Records from a data collection:
▶

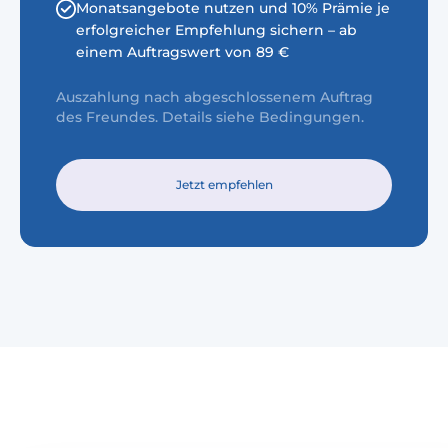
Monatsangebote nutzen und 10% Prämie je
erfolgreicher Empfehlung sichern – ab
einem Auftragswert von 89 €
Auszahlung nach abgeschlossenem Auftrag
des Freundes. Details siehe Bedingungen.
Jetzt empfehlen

◀
▶

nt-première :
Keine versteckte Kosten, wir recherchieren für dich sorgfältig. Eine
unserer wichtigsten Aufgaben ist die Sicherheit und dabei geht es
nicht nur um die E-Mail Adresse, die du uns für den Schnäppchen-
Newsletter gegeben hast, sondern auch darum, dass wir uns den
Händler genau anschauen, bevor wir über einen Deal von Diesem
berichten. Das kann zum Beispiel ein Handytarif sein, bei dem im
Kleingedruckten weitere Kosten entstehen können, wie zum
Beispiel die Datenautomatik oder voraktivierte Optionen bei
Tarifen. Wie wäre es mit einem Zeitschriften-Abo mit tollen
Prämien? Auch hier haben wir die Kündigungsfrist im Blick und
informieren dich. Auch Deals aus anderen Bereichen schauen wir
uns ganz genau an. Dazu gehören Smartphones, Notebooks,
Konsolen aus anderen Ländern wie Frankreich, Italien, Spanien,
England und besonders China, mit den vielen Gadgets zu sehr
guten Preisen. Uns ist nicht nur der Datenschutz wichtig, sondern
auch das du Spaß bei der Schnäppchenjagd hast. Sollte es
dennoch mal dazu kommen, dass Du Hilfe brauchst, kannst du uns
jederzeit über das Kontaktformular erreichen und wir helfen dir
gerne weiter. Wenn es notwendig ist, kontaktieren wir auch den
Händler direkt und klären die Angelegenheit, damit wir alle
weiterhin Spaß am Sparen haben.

◀

◆ GOAL OF THE EXERCISE
Filter the entries by the string "hast" and copy each matching line.

◆ RESPONSE TO THIS TASK
Newsletter gegeben hast, sondern auch darum, dass wir uns den
auch das du Spaß bei der Schnäppchenjagd hast. Sollte es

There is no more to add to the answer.